Page images and extracted text:
►

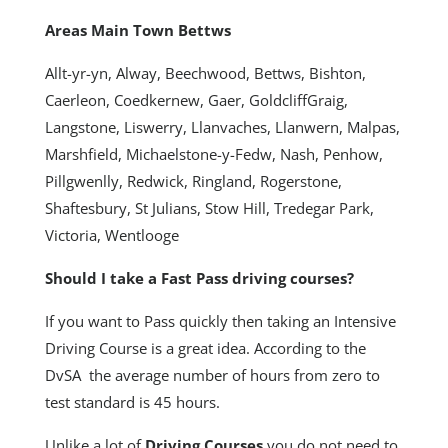
Areas Main Town Bettws
Allt-yr-yn, Alway, Beechwood, Bettws, Bishton,
Caerleon, Coedkernew, Gaer, GoldcliffGraig,
Langstone, Liswerry, Llanvaches, Llanwern, Malpas,
Marshfield, Michaelstone-y-Fedw, Nash, Penhow,
Pillgwenlly, Redwick, Ringland, Rogerstone,
Shaftesbury, St Julians, Stow Hill, Tredegar Park,
Victoria, Wentlooge
Should I take a Fast Pass driving courses?
If you want to Pass quickly then taking an Intensive
Driving Course is a great idea. According to the
DvSA the average number of hours from zero to
test standard is 45 hours.
Unlike a lot of
Driving Courses
you do not need to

◄

- WORK REQUEST:
From the line containing "DvSA the average number of hours from zero to" down to the final line of the data, write out every line exactly; both the first and last of these belong in your answer, and nothing else does.

- SOLUTION TO THIS PROBLEM:
DvSA the average number of hours from zero to
test standard is 45 hours.
Unlike a lot of
Driving Courses
you do not need to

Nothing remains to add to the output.